You should try with different Nvidia driver versions (for me 510 worked but 525 didn't). For me, the Nvidia website .run file installer worked perfectly.
I can't help you unfreeze your desktop, but you may want to keep an eye on whether the CPUs work at 100%. If that's the case, I would rather reinstall the driver and purge all Nvidia (you have to do it correctly depending on how you installed it (proprietary run file (my case), Ubuntu software&updates or apt), I would rather avoid gpg keys + .deb install since it didn't work even once for me because something-something deprecated, when purging Nvidia you may want to sudo apt autoremove Nvidia instead of remove... It might also help to fix software&updates if it gets struk with "using proprietary driver", also if something refuses to work no matter what you might want to check it is not blacklisted, never erase folders (I did, and it didn't end well) there's always an official way to uninstall it (unless you download random stuff from GitHub (this is unrelated, but, trust me, you may want to check there's a proper uninstall method when using a GitHub project, and you certainly want to keep it away from touching your packages without using apt)).

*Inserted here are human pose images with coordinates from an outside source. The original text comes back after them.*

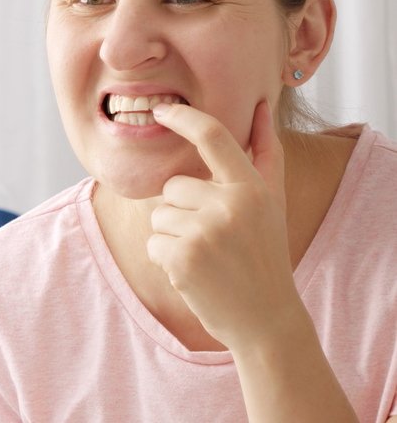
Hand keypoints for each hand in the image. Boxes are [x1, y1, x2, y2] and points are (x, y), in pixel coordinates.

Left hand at [146, 101, 303, 351]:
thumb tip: (261, 107)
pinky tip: (193, 272)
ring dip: (173, 235)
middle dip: (182, 209)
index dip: (184, 118)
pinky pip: (152, 242)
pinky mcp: (183, 257)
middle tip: (213, 238)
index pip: (214, 137)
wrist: (266, 318)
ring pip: (159, 214)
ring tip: (205, 256)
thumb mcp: (272, 202)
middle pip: (173, 186)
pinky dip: (165, 258)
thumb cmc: (264, 253)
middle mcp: (230, 205)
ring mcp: (205, 232)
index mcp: (252, 188)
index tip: (162, 109)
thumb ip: (266, 154)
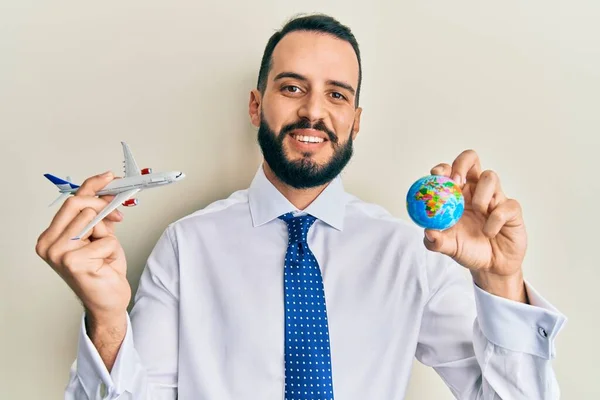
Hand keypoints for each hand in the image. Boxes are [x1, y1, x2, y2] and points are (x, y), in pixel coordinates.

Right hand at [36, 171, 130, 322]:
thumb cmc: (103, 271)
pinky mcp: (72, 262)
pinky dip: (112, 250)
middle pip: (78, 204)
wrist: (108, 302)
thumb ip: (98, 215)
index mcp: (50, 236)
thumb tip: (108, 191)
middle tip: (118, 214)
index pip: (70, 201)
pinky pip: (105, 240)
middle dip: (102, 203)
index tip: (109, 177)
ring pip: (93, 219)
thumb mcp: (101, 236)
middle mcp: (48, 244)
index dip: (92, 186)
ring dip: (107, 235)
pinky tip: (105, 264)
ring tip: (104, 253)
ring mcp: (57, 253)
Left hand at [424, 150, 527, 301]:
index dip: (443, 168)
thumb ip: (436, 241)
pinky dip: (495, 220)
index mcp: (457, 194)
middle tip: (457, 182)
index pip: (449, 170)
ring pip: (490, 177)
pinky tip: (489, 232)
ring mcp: (495, 197)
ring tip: (478, 213)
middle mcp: (475, 191)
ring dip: (481, 196)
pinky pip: (506, 205)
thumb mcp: (448, 247)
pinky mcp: (511, 210)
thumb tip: (428, 232)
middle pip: (471, 159)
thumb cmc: (468, 249)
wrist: (491, 267)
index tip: (437, 176)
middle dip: (462, 164)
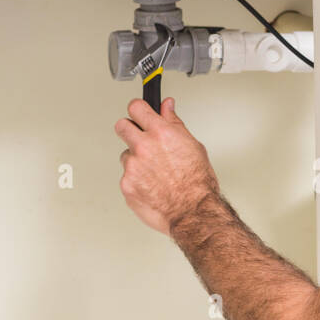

You may want to enable the different configuration for each xdisplay in the driver settings (once you get it working) it does the trick sometimes (I broke my system tinkering and I had to redo this a few times).
You might want to ensure that the password menu loads on your main screen (because if it doesn't you might not be able to enter the desktop other than recovery mode root when you're away from the hdmi)
This I solved by deleting the /etc/X11/xorg.conf file. Yet you may want to try a better alternative since for me this made X11 think I had one screen, and even though both worked fine, there was a noticeable traffic through the CPU (non threaded) thus a very strong bottleneck for the system. This can be fixed by using Wayland
My system is and CPU with integrated graphics and Nvidia, thus my iGPU/GPU switching might work different from yours.
You can also try making Nvidia generate the xorg.conf file. And it might interest you to tinker with /etc/default/grub ... sudo dmesg might provide you more hints to browse the web or an "expert for them to help you.